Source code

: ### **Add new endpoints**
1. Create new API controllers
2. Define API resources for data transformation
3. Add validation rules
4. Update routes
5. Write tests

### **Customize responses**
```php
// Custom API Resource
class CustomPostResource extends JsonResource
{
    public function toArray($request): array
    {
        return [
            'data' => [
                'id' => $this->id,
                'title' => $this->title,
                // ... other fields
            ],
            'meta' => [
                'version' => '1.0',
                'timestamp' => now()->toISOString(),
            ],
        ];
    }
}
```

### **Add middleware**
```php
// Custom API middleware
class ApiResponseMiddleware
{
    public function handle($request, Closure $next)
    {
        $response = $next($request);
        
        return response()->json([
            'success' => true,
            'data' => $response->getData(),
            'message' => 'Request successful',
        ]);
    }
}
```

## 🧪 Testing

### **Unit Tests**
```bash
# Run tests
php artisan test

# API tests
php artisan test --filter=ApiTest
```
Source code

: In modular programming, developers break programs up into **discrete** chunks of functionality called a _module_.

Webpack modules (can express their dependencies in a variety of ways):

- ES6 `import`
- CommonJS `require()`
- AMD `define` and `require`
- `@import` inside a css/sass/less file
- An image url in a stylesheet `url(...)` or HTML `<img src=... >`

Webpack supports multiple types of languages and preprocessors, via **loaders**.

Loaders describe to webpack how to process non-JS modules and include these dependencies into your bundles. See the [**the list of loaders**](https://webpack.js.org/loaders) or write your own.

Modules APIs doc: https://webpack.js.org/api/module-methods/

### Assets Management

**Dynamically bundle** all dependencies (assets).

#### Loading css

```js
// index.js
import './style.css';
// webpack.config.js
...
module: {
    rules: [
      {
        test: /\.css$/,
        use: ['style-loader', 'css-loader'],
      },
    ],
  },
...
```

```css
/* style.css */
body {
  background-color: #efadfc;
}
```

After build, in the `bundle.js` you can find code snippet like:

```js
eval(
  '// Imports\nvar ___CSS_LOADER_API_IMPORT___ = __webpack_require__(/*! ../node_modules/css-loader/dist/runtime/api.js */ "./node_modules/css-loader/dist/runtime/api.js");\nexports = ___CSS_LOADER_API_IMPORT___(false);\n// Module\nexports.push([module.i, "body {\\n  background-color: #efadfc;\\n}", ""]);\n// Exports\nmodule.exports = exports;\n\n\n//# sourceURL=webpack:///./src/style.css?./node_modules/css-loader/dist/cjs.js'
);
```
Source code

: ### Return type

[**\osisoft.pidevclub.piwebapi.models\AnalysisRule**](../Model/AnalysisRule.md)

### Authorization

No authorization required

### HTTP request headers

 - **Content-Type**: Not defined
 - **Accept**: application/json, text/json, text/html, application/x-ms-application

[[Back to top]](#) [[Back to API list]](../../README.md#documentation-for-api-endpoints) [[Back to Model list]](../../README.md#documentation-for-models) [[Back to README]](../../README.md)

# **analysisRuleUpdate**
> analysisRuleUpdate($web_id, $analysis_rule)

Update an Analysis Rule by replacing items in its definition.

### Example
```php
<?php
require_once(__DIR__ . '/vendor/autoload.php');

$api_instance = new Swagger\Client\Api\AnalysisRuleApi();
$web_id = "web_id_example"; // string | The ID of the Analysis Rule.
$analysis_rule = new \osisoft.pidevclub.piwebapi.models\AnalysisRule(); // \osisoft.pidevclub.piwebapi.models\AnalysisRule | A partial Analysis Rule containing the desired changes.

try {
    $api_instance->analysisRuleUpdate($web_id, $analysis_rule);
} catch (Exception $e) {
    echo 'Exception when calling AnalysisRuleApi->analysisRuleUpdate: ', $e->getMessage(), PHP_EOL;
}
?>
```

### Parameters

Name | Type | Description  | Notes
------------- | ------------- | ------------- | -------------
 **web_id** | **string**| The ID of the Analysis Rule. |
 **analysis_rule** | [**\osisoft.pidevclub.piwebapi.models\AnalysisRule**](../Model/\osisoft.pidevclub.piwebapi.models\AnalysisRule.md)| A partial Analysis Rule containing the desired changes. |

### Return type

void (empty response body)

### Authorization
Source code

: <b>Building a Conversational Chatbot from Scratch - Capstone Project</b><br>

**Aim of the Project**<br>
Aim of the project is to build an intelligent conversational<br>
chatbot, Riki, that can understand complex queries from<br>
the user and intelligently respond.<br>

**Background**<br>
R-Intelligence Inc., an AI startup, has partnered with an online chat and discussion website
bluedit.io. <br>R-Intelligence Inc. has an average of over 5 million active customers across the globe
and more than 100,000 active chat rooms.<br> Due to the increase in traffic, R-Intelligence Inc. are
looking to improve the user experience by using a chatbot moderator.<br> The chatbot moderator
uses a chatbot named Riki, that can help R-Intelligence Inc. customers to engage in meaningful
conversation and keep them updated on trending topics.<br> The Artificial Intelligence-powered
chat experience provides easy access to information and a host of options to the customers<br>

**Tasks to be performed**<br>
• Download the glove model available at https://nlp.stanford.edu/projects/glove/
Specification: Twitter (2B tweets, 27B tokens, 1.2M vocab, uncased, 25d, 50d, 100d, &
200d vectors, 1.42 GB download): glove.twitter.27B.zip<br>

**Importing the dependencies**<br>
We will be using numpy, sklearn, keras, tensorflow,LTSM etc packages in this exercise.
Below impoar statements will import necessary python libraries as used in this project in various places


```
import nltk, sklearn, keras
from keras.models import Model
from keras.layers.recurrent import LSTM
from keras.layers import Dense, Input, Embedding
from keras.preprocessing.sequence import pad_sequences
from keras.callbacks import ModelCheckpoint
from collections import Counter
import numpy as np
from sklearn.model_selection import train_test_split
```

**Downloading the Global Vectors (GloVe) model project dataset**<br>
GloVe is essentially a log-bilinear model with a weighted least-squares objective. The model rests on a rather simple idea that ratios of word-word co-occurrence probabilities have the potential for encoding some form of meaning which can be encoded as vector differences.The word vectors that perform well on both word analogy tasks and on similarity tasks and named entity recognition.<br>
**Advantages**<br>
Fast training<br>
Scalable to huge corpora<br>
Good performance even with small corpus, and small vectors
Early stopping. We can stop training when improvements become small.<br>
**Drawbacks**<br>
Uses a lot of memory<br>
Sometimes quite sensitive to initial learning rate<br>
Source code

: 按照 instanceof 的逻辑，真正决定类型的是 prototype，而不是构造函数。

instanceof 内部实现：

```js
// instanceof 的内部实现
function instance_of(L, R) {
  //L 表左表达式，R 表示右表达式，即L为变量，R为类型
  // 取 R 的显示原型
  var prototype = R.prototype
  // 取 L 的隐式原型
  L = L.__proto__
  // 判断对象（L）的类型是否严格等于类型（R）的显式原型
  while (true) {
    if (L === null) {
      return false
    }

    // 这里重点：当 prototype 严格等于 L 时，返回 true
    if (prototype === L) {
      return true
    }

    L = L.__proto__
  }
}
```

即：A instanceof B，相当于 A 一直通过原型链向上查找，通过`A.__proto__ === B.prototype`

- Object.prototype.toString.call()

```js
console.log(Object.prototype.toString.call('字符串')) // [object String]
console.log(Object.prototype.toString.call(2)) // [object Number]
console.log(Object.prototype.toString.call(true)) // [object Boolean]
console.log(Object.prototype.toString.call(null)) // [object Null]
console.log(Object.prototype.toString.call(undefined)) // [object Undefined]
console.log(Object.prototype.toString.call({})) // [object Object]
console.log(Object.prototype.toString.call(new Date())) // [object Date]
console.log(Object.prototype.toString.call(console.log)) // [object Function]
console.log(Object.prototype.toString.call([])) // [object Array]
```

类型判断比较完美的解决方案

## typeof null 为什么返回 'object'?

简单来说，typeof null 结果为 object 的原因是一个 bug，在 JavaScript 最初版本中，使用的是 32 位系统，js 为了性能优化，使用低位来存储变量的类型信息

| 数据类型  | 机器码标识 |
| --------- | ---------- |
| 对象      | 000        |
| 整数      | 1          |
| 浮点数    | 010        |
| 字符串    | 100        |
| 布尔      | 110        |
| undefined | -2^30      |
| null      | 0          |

### Your goal
For the material above, how many lines contain the word "undefined"? Only the number should be given.

### Output
2